- WHAT YOU WILL DO: In the listing below, find the line containing "Is the value" and the line containing "As early as". Repeat exactly those two lines and every line between them, nothing more.

++++++

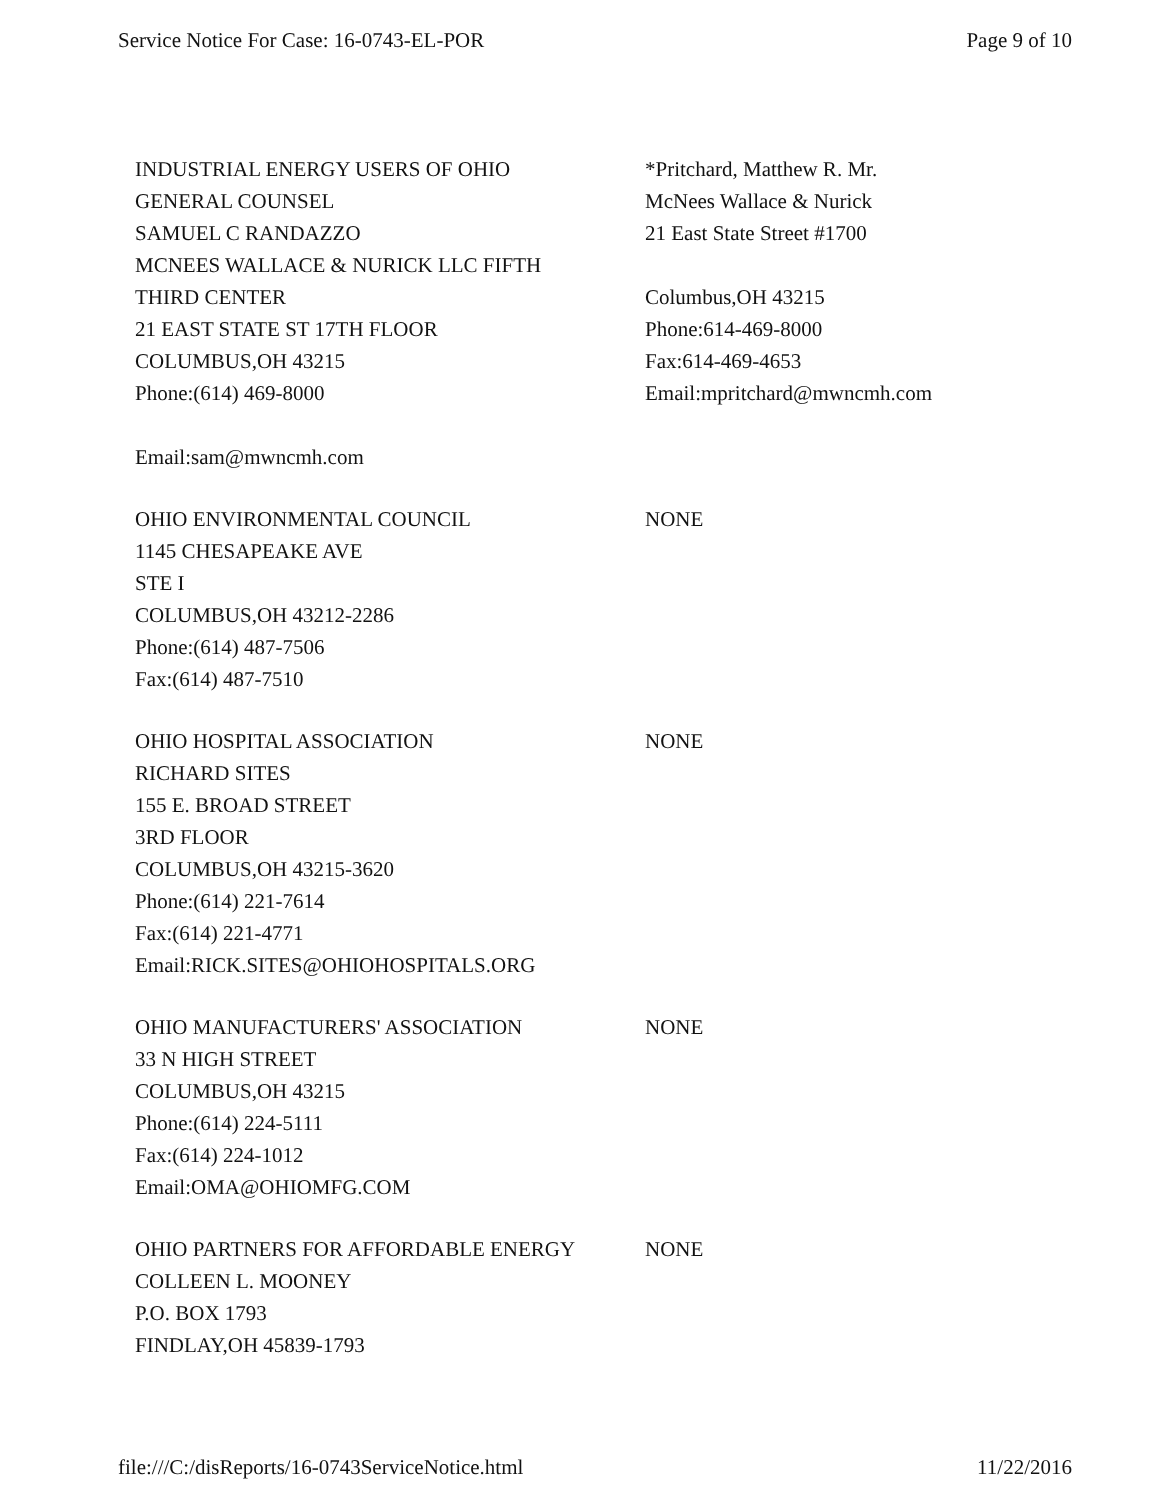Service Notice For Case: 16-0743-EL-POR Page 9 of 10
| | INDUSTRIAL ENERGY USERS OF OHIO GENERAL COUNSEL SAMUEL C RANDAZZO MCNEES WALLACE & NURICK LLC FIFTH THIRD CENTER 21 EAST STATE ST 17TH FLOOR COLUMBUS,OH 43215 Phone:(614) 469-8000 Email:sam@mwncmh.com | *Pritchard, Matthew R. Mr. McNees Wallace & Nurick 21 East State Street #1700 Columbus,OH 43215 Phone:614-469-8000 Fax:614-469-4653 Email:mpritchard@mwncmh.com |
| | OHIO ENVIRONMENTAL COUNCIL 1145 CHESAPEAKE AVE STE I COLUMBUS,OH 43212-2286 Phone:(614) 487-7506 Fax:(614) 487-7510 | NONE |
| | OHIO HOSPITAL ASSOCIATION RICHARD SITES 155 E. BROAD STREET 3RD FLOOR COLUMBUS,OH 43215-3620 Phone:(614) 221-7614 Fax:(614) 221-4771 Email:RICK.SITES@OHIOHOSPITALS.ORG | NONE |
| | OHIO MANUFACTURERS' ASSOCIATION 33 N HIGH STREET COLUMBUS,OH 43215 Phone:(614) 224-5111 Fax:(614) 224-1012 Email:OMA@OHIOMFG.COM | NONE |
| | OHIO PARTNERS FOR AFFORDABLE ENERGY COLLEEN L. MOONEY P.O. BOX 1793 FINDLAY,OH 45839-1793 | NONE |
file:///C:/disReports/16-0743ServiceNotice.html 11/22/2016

++++++

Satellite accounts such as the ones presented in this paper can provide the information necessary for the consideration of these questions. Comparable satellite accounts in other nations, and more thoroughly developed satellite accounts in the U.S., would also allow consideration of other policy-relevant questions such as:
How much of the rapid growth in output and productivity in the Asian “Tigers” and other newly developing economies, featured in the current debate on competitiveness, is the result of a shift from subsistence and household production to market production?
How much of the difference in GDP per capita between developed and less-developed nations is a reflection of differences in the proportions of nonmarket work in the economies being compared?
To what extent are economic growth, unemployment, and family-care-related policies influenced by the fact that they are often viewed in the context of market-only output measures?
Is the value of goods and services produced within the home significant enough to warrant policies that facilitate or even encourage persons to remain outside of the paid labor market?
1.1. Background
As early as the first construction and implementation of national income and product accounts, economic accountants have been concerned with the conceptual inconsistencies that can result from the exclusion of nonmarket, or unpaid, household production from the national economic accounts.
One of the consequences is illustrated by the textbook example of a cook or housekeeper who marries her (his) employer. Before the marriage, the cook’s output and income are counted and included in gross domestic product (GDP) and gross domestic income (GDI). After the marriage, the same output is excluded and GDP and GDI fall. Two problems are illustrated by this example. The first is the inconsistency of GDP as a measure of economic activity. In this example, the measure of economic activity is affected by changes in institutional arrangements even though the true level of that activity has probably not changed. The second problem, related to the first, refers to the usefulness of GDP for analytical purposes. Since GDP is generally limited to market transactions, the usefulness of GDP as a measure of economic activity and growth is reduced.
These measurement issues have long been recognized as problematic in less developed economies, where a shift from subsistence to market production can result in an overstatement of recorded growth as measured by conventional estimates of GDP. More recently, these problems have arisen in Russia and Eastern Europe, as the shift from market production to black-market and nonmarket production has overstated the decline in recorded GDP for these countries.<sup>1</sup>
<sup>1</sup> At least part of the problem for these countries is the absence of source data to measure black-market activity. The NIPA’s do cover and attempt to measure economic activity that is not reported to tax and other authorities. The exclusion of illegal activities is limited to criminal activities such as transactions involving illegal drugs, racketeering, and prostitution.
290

++++++

- RESPONSE:
Is the value of goods and services produced within the home significant enough to warrant policies that facilitate or even encourage persons to remain outside of the paid labor market?
1.1. Background
As early as the first construction and implementation of national income and product accounts, economic accountants have been concerned with the conceptual inconsistencies that can result from the exclusion of nonmarket, or unpaid, household production from the national economic accounts.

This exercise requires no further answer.